Description
Problem: Error in multiregression with text data
Version: 1.1.1
Operating System: Windows
CPU: Intel Core-i7 x86/64
GPU: None
I am doing a multi-target regression using Catboost. All the target columns have continuous numeric values. Two columns in the training data are in text format (responses of the participants in a survey). Following is the code:
target_col = ['SISU_LP', 'SISU_AM', 'SISU_EP', 'SISU_HR', 'SISU_HS', 'SISU_HO']
text_cols=['surrender','feelings']
X = data.drop(columns=target_col)
y = data[target_col]
params = {'learning_rate': 0.1, 'depth': 6, 'loss_function': 'MultiRMSE', 'eval_metric': 'MultiRMSE'}
model = CatBoostRegressor(**params)
X_train, X_test, y_train, y_test = train_test_split(X, y, test_size=0.20, random_state=1)
pool_train = Pool(data=X_train, label=y_train,text_features = text_cols)
pool_test = Pool(data=X_test, label=y_test, text_features = text_cols)
model.fit(pool_train, eval_set=pool_test, use_best_model=True)

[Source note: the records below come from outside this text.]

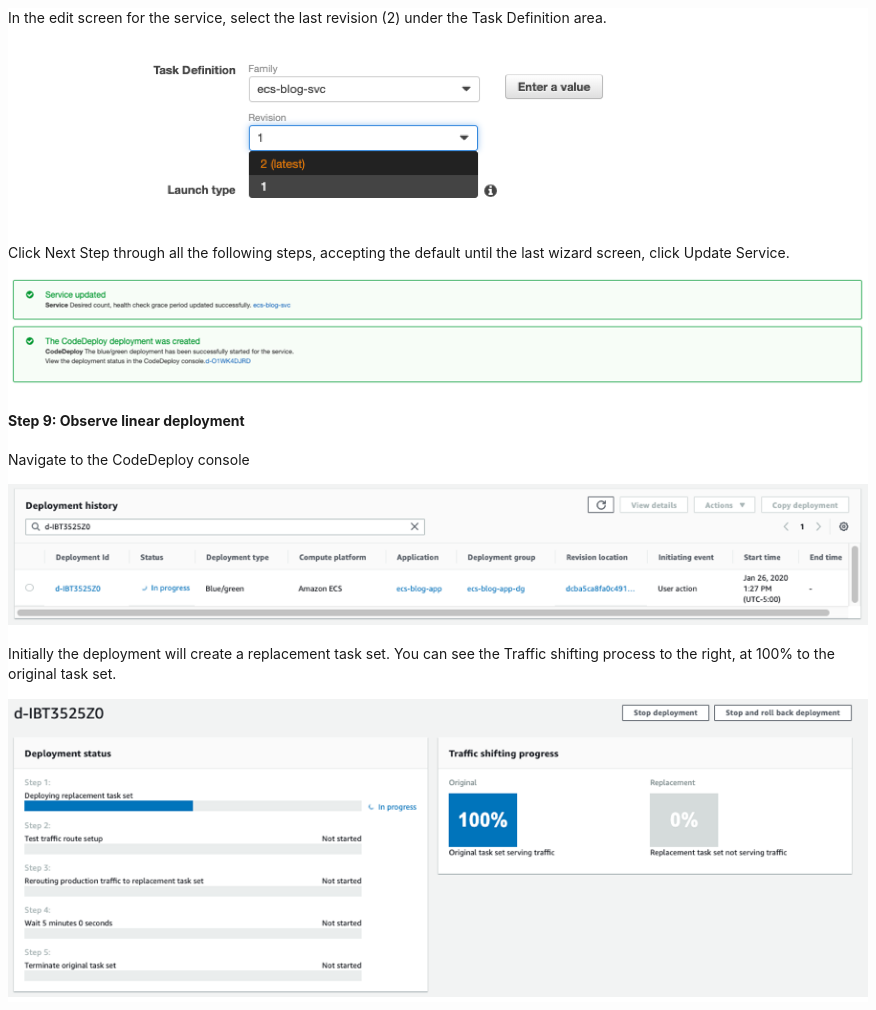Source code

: In the edit screen for the service, select the last revision (2) under
the Task Definition area.

![](images/ecs-linear-blog-11.png)

Click Next Step through all the following steps, accepting the default
until the last wizard screen, click Update Service.

![](images/ecs-linear-blog-12.png)

#### Step 9: Observe linear deployment

Navigate to the CodeDeploy console

![](images/ecs-linear-blog-13.png)

Initially the deployment will create a replacement task set. You can see
the Traffic shifting process to the right, at 100% to the original task
set.

![](images/ecs-linear-blog-14.png)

I am getting the following error: Attempt to use multi-dimensional target as one-dimensional
.
The source of the error is model.fit().
If I drop the text columns, the error goes away. Similarly, if I replace text_features
in Pool
with cat_features
, the error goes away. But I am not sure if using cat_features
instead of text_features
is appropriate here. The text columns contain sentences, not the categorial data.